== Data under study ==
----------
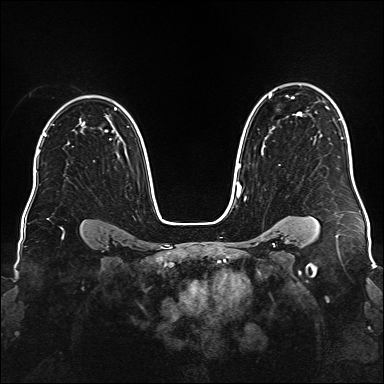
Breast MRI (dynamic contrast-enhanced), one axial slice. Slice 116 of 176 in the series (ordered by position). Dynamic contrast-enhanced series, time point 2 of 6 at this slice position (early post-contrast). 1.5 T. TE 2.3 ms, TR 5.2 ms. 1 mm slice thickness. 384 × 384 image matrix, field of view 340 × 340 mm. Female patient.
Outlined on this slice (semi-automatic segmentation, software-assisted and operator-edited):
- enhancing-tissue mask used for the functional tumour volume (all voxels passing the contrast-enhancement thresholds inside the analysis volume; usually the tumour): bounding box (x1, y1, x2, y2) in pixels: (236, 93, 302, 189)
----------
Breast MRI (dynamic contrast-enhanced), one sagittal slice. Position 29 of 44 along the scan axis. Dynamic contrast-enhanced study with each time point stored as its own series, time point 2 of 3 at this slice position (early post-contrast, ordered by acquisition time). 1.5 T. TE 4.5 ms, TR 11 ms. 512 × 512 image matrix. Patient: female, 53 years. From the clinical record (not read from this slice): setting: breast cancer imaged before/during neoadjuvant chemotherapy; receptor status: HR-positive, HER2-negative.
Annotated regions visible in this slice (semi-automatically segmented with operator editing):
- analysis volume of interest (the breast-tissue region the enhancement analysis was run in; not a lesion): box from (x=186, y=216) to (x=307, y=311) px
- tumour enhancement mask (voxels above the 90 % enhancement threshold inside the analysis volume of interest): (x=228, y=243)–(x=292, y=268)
----------
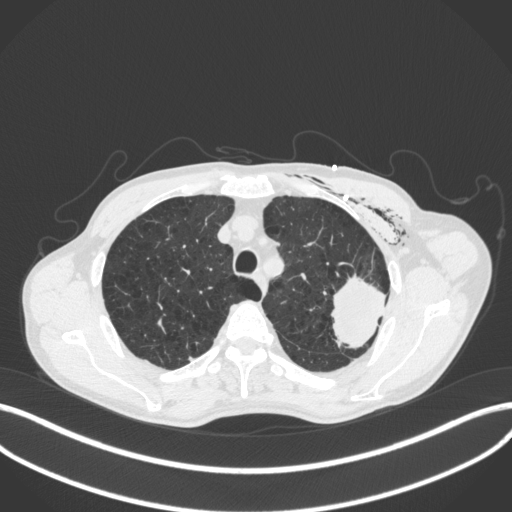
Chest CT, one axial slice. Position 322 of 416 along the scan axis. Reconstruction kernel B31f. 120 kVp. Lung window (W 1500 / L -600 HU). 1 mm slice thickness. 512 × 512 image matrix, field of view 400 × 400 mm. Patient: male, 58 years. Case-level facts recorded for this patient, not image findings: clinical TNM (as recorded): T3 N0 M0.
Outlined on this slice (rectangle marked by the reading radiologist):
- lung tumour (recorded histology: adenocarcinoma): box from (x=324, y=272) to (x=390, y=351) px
----------
From the listing above, repeat exactly the lines starting at the line that includes "Breast MRI (dynamic contrast-enhanced), one axial" and ending at the line that includes "- enhancing-tissue mask", with nothing outside that span.

== Exercise answer ==
Breast MRI (dynamic contrast-enhanced), one axial slice. Slice 116 of 176 in the series (ordered by position). Dynamic contrast-enhanced series, time point 2 of 6 at this slice position (early post-contrast). 1.5 T. TE 2.3 ms, TR 5.2 ms. 1 mm slice thickness. 384 × 384 image matrix, field of view 340 × 340 mm. Female patient.
Outlined on this slice (semi-automatic segmentation, software-assisted and operator-edited):
- enhancing-tissue mask used for the functional tumour volume (all voxels passing the contrast-enhancement thresholds inside the analysis volume; usually the tumour): bounding box (x1, y1, x2, y2) in pixels: (236, 93, 302, 189)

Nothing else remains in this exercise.